Congratulations to the 2014 Freeman Tilden Award recipients!
Kelly VandenBerg, Interpreter
Melissa Senac, Bio Tech
Glacier Bay National Park & Preserve, Alaska
After death of Snow, a popular humpback whale who frequented the waters of the park, VandenBerg and Senac kept the whale's spirit alive through exhibits that feature the its skeleton and the skeleton of a juvenile orca whale. They also involved the Gustavus community, especially school children, in the projects. Students helped clean, prepare, and assemble the two skeletons. Earlier this year, both whale skeletons were unveiled during ceremonies that included multiple speakers, youth activities, educational carnivals, and special Tlingit presentations.
VandenBerg and Senac also produced social media posts and online resources for the project including project blogs, videos, time lines, photo galleries, and teacher curriculum. This year, more than 500 students and 40 teachers took part in 33 on-site educational programs. Due to the skill and creativity of VandenBerg and Senac, both whales will long continue to provide visitors, both in-person and online, with a peek into the life of these magnificent species and their physiology, traits, and challenges.
Elizabeth Taylor, Education Program Manager
Yellowstone National Park, Idaho, Montana, & Wyoming
Beth Taylor is being recognized for her work in fostering a new generation of park advocates by revitalizing and expanding three youth education programs for Yellowstone National Park. The three significant contributions were: producing a new 28-page Junior Ranger booklet and 3 patches that serve 30,000 youth annually and generate $90,000 in revenues; connecting Native Americans to their ancestral lands by engaging 6,600 underserved youth and families; and connecting 17,500 students through real-time distance learning programs.
Julie Johndreau, Education Specialist
Badlands National Park, North Dekota
Through Julie Johndreau’s efforts and inspiration, the park has a deeper connection with the Lakota culture and provides a means for native people to convey their stories and connections to the park and its resources. This project was conceived to help build a future staff of the first tribal national park of its kind from the South Unit of Badlands National Park on Pine Ridge Reservation by forging an ongoing relationship between the park and tribal youth.
National Capital Region
Adam Gresek, Park Ranger
Fort Washington Park, Maryland
Written by Adam Gresek, the theatrical rendition of the trial of Captain Samuel Dyson played to a packed room. The enlisted barracks in the historic fort were established as a courtroom, with magistrate, key historical figures to the story and a skilled interpreter. This participatory form of theatre, in which the audience is expected to take an active role in the storytelling, has taken learning and appreciating history to a whole new level.
Maryann Zujewski, Education Specialist
Salem Maritime National Historic Site / Saugus Iron Works National Historic Site, Massachusetts
Fawn’s leadership and approach to education was a catalyst in keeping the Columbia Crest A-STEM Academy open and becoming a STEM school.

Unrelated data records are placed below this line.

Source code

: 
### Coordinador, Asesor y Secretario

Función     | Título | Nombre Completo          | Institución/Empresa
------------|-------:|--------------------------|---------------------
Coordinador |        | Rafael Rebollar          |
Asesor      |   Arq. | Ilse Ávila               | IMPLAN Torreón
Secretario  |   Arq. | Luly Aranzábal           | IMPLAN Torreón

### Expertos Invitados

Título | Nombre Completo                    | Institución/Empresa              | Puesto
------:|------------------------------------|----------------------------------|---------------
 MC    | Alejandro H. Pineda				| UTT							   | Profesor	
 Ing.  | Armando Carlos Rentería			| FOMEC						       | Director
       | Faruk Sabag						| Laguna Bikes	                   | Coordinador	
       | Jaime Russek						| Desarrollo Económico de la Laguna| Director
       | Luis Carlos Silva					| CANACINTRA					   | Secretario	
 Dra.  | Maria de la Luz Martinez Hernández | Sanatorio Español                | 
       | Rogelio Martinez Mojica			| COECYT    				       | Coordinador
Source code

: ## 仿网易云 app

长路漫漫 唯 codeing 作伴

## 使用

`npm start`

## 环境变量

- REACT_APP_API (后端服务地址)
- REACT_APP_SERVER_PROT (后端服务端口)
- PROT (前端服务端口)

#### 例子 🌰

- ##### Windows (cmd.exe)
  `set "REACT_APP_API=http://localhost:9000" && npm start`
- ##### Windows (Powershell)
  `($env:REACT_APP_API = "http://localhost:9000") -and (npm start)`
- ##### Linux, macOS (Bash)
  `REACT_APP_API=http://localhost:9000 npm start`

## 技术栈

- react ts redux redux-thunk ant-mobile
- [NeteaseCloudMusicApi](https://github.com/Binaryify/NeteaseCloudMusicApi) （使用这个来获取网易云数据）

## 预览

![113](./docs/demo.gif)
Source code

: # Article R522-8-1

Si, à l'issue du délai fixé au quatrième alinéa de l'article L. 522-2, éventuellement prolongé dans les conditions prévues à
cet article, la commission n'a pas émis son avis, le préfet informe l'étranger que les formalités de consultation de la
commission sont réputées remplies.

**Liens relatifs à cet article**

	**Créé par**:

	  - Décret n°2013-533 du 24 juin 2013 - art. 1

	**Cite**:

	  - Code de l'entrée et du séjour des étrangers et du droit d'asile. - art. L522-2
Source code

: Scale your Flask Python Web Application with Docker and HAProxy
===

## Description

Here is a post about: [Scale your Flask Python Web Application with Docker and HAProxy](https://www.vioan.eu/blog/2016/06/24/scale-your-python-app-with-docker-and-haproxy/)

Through a robust partnership with the NPS, the school was able to meet its educational objectives while implementing engaging studentcentered programs.
Pacific West Region
Nancy Caplan, Education Lead
Golden Gate National Recreation Area, California
In 2014 Golden Gate was selected to host the 8th annual BioBlitz, an ongoing partnership between the National Park Service and National Geographic. Over 2,700 students joined 320 scientists and thousands of naturalists in conducting a comprehensive inventory of park species in the largest U.S. urban park. As the Education Director for BioBlitz, Nancy Caplan redefined inclusion, relevancy, and active engagement for K-12 education program. She created multiple ways for educators and students of color to be engaged.
Marjorie Thomas, Education Coordinator
Chattahoochee River National Recreation, Georgia
Marjorie Thomas is instrumental in her visionary creation of the Homestretch Internship Program, which is a month-long program designed to offer paid internships for homeless students in Atlanta, GA. This program serves to provide these youth job skills, an income, and to also offer hope for getting out of the cycle of poverty. This internship potentially serves as a catalyst for future summer employment through the Youth Conservation Corps program for the following year.